In some cases Becker does overreach, in others he impugns by association, and in a few instances he focuses on matters of presentation over questions of substance. It would be nice to get the perspectives of tech leaders in other parts of the world. Some readers and critics will try to weaponize his tone against him, characterizing his writing as pure polemic, but I appreciate his passion, and wouldn’t mind if he were even more scathing. Nine-tenths of More Everything Forever are spent challenging the pearls that roll down to us from on high, tracing their origins, and evaluating many fallacious or unprovable claims; only in the last section does Becker propose any specific reforms. While historically defensible, his taxation suggestion seems like a stop-gap measure to address a symptom rather than the underlying causes that have led to this mess. Becker’s role as cogent intellectual dissident in this context is a commendable public service, but I do wish he’d discussed other recommendations, though admittedly that would probably be a whole other book. There is intrinsic value in thinking aspirationally, even when particular technologies are immediately out of reach, and though a hyperbolic variant of this infects much of the thinking Becker calls out, that doesn’t invalidate the fundamental truth. He doesn't mention genuinely useful AI advances, like AlphaFold. Becker does, to his credit, highlight that we need not lose our optimism, but can more beneficially nourish it by being grounded, and versed in the humanities. He also confesses to his own vacillation during a specific gathering of big-shots, humanizing himself by revealing relatable doubts when put under social pressure.

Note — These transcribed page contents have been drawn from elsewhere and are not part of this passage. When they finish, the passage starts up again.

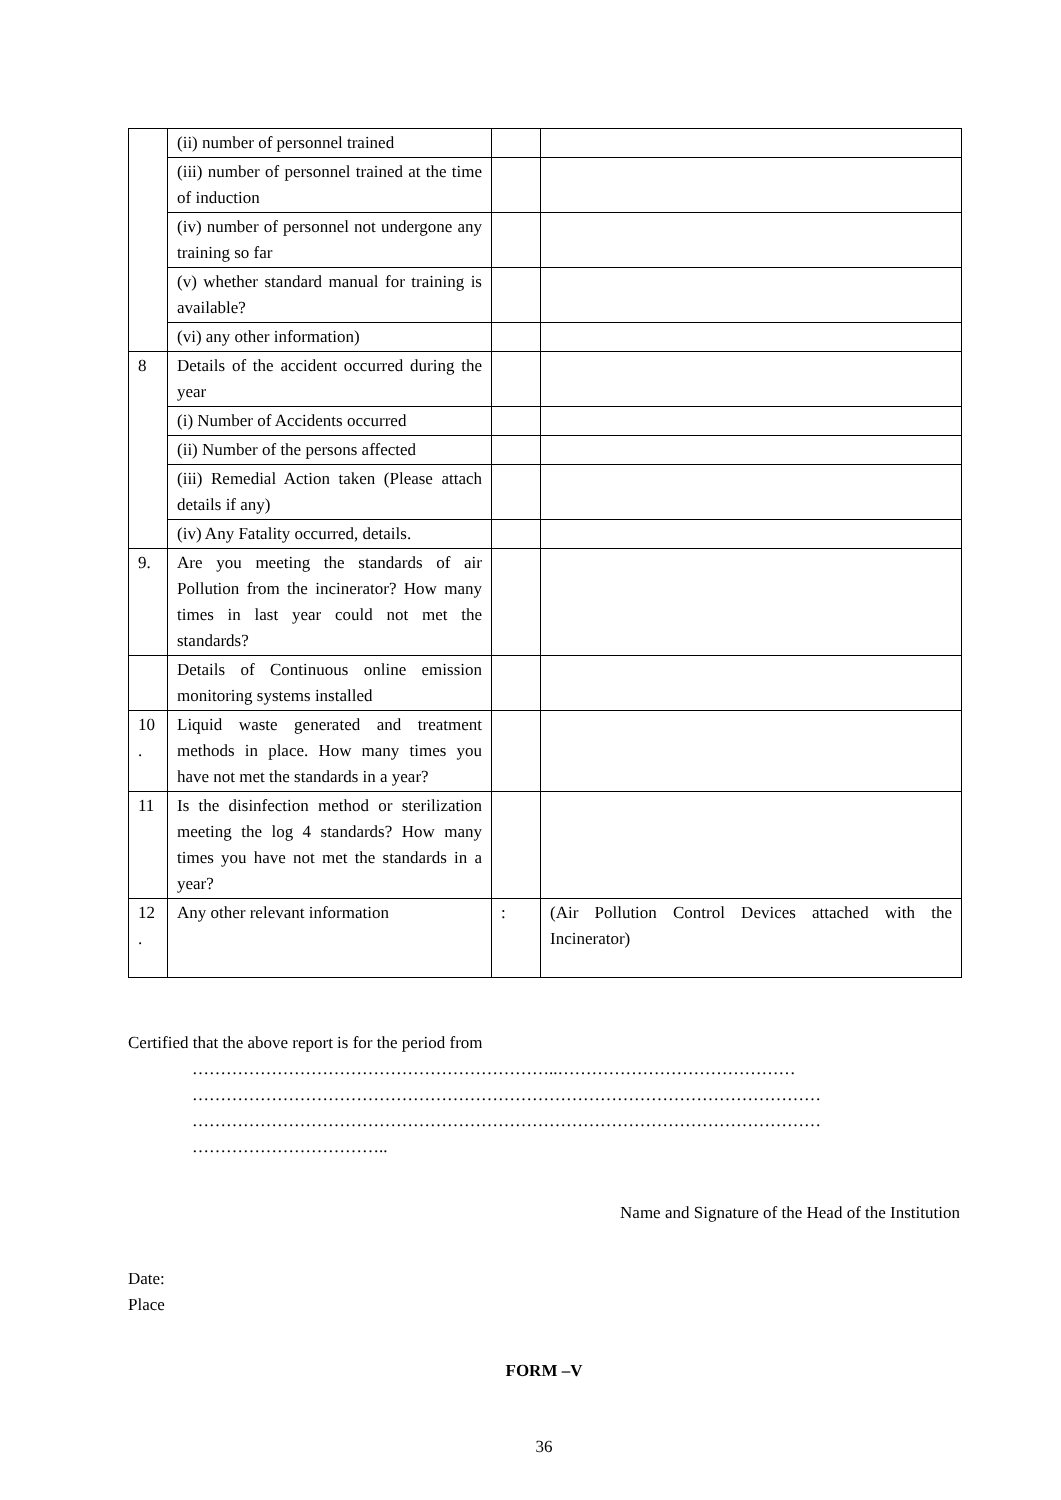| | (ii) number of personnel trained | | |
| | (iii) number of personnel trained at the time of induction | | |
| | (iv) number of personnel not undergone any training so far | | |
| | (v) whether standard manual for training is available? | | |
| | (vi) any other information) | | |
| 8 | Details of the accident occurred during the year | | |
| | (i) Number of Accidents occurred | | |
| | (ii) Number of the persons affected | | |
| | (iii) Remedial Action taken (Please attach details if any) | | |
| | (iv) Any Fatality occurred, details. | | |
| 9. | Are you meeting the standards of air Pollution from the incinerator? How many times in last year could not met the standards? | | |
| | Details of Continuous online emission monitoring systems installed | | |
| 10 . | Liquid waste generated and treatment methods in place. How many times you have not met the standards in a year? | | |
| 11 | Is the disinfection method or sterilization meeting the log 4 standards? How many times you have not met the standards in a year? | | |
| 12 . | Any other relevant information | : | (Air Pollution Control Devices attached with the Incinerator) |
Certified that the above report is for the period from
………………………………………………………..……………………………………
…………………………………………………………………………………………………
…………………………………………………………………………………………………
……………………………..
Name and Signature of the Head of the Institution
Date:
Place
FORM –V
36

Carl Sagan, referenced several times in the book, said: “If we are not able to ask skeptical questions to interrogate those who tell us something is true, to be skeptical of those in authority, then we’re up for grabs for the next charlatan—political or religious—who comes ambling along.” Make no mistake about it: we’ve been grabbed, and more nabbing is currently underway. The charlatans are numerous. They’re very, very rich, and they can sound very, very convincing. Don’t let them do your thinking for you. Don’t be seduced by shimmering toys and bombastic rhetoric, by the mirage of equating convenience with experience, or by unfounded, facile promises of a nirvanic future that can only be achieved if X (insert your proposition of choice). Refuse. Resist.